[Stored data]

·····

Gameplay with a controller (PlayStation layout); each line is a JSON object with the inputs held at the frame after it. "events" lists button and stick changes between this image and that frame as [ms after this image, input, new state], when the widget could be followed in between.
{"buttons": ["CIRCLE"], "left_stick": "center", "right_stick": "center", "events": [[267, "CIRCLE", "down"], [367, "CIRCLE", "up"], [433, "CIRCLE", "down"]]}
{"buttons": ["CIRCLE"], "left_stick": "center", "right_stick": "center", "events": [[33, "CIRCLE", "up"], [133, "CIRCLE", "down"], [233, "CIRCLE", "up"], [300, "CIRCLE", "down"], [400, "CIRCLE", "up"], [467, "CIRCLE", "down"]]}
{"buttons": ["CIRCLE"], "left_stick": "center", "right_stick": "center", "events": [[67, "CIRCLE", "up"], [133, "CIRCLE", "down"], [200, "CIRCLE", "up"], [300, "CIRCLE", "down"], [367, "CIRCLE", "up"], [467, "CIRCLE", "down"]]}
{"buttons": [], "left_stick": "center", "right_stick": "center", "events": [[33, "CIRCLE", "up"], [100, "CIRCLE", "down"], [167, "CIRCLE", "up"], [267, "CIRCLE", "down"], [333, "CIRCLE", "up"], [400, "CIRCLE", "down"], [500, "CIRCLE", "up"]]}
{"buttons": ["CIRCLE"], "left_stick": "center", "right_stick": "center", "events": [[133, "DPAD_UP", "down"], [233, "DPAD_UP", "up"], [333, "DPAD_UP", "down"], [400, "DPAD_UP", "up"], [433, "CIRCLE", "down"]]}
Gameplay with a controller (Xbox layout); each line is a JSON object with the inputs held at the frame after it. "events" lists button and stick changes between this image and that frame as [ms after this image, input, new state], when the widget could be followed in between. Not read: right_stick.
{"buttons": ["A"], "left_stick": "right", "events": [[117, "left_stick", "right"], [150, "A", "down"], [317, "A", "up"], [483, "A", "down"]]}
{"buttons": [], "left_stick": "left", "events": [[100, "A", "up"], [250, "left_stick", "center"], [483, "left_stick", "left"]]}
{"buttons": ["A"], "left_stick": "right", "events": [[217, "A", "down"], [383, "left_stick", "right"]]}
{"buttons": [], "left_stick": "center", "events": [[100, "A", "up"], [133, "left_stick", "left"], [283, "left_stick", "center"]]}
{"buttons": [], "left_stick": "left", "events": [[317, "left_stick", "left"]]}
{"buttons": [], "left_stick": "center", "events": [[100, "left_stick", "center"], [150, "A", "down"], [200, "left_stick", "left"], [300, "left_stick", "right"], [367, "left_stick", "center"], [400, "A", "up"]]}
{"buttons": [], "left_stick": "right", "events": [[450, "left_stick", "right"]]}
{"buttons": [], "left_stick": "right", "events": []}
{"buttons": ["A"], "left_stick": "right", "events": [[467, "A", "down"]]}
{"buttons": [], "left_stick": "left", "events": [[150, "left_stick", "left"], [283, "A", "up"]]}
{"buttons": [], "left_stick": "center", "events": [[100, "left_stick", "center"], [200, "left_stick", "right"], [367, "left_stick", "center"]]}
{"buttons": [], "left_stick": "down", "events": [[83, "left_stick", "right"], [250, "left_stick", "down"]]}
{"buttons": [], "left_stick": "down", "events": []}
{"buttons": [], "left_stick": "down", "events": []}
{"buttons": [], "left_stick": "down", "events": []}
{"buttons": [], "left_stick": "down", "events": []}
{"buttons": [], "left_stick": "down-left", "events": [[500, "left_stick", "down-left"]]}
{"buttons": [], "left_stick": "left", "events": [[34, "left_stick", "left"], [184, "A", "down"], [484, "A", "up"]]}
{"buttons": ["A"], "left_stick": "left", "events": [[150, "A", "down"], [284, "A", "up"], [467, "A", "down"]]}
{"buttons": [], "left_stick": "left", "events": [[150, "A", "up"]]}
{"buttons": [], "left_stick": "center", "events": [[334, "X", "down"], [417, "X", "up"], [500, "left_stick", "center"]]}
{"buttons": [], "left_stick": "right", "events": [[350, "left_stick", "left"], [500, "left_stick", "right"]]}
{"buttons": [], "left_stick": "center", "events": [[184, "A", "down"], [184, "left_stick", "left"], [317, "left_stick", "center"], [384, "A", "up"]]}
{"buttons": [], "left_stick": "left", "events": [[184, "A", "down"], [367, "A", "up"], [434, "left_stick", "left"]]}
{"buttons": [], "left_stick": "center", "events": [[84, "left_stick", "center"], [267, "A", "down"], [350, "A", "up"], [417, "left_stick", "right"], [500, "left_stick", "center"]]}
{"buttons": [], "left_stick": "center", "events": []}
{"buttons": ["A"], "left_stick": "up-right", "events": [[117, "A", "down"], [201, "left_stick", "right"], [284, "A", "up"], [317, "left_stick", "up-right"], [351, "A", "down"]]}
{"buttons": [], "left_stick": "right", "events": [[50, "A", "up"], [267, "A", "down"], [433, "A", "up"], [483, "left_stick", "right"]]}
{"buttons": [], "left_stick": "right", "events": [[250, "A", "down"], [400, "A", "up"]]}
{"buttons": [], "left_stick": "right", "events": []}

·····

Exercise goal: For each record above, give it again without a single change.

Answer for the task:
Gameplay with a controller (PlayStation layout); each line is a JSON object with the inputs held at the frame after it. "events" lists button and stick changes between this image and that frame as [ms after this image, input, new state], when the widget could be followed in between.
{"buttons": ["CIRCLE"], "left_stick": "center", "right_stick": "center", "events": [[267, "CIRCLE", "down"], [367, "CIRCLE", "up"], [433, "CIRCLE", "down"]]}
{"buttons": ["CIRCLE"], "left_stick": "center", "right_stick": "center", "events": [[33, "CIRCLE", "up"], [133, "CIRCLE", "down"], [233, "CIRCLE", "up"], [300, "CIRCLE", "down"], [400, "CIRCLE", "up"], [467, "CIRCLE", "down"]]}
{"buttons": ["CIRCLE"], "left_stick": "center", "right_stick": "center", "events": [[67, "CIRCLE", "up"], [133, "CIRCLE", "down"], [200, "CIRCLE", "up"], [300, "CIRCLE", "down"], [367, "CIRCLE", "up"], [467, "CIRCLE", "down"]]}
{"buttons": [], "left_stick": "center", "right_stick": "center", "events": [[33, "CIRCLE", "up"], [100, "CIRCLE", "down"], [167, "CIRCLE", "up"], [267, "CIRCLE", "down"], [333, "CIRCLE", "up"], [400, "CIRCLE", "down"], [500, "CIRCLE", "up"]]}
{"buttons": ["CIRCLE"], "left_stick": "center", "right_stick": "center", "events": [[133, "DPAD_UP", "down"], [233, "DPAD_UP", "up"], [333, "DPAD_UP", "down"], [400, "DPAD_UP", "up"], [433, "CIRCLE", "down"]]}
Gameplay with a controller (Xbox layout); each line is a JSON object with the inputs held at the frame after it. "events" lists button and stick changes between this image and that frame as [ms after this image, input, new state], when the widget could be followed in between. Not read: right_stick.
{"buttons": ["A"], "left_stick": "right", "events": [[117, "left_stick", "right"], [150, "A", "down"], [317, "A", "up"], [483, "A", "down"]]}
{"buttons": [], "left_stick": "left", "events": [[100, "A", "up"], [250, "left_stick", "center"], [483, "left_stick", "left"]]}
{"buttons": ["A"], "left_stick": "right", "events": [[217, "A", "down"], [383, "left_stick", "right"]]}
{"buttons": [], "left_stick": "center", "events": [[100, "A", "up"], [133, "left_stick", "left"], [283, "left_stick", "center"]]}
{"buttons": [], "left_stick": "left", "events": [[317, "left_stick", "left"]]}
{"buttons": [], "left_stick": "center", "events": [[100, "left_stick", "center"], [150, "A", "down"], [200, "left_stick", "left"], [300, "left_stick", "right"], [367, "left_stick", "center"], [400, "A", "up"]]}
{"buttons": [], "left_stick": "right", "events": [[450, "left_stick", "right"]]}
{"buttons": [], "left_stick": "right", "events": []}
{"buttons": ["A"], "left_stick": "right", "events": [[467, "A", "down"]]}
{"buttons": [], "left_stick": "left", "events": [[150, "left_stick", "left"], [283, "A", "up"]]}
{"buttons": [], "left_stick": "center", "events": [[100, "left_stick", "center"], [200, "left_stick", "right"], [367, "left_stick", "center"]]}
{"buttons": [], "left_stick": "down", "events": [[83, "left_stick", "right"], [250, "left_stick", "down"]]}
{"buttons": [], "left_stick": "down", "events": []}
{"buttons": [], "left_stick": "down", "events": []}
{"buttons": [], "left_stick": "down", "events": []}
{"buttons": [], "left_stick": "down", "events": []}
{"buttons": [], "left_stick": "down-left", "events": [[500, "left_stick", "down-left"]]}
{"buttons": [], "left_stick": "left", "events": [[34, "left_stick", "left"], [184, "A", "down"], [484, "A", "up"]]}
{"buttons": ["A"], "left_stick": "left", "events": [[150, "A", "down"], [284, "A", "up"], [467, "A", "down"]]}
{"buttons": [], "left_stick": "left", "events": [[150, "A", "up"]]}
{"buttons": [], "left_stick": "center", "events": [[334, "X", "down"], [417, "X", "up"], [500, "left_stick", "center"]]}
{"buttons": [], "left_stick": "right", "events": [[350, "left_stick", "left"], [500, "left_stick", "right"]]}
{"buttons": [], "left_stick": "center", "events": [[184, "A", "down"], [184, "left_stick", "left"], [317, "left_stick", "center"], [384, "A", "up"]]}
{"buttons": [], "left_stick": "left", "events": [[184, "A", "down"], [367, "A", "up"], [434, "left_stick", "left"]]}
{"buttons": [], "left_stick": "center", "events": [[84, "left_stick", "center"], [267, "A", "down"], [350, "A", "up"], [417, "left_stick", "right"], [500, "left_stick", "center"]]}
{"buttons": [], "left_stick": "center", "events": []}
{"buttons": ["A"], "left_stick": "up-right", "events": [[117, "A", "down"], [201, "left_stick", "right"], [284, "A", "up"], [317, "left_stick", "up-right"], [351, "A", "down"]]}
{"buttons": [], "left_stick": "right", "events": [[50, "A", "up"], [267, "A", "down"], [433, "A", "up"], [483, "left_stick", "right"]]}
{"buttons": [], "left_stick": "right", "events": [[250, "A", "down"], [400, "A", "up"]]}
{"buttons": [], "left_stick": "right", "events": []}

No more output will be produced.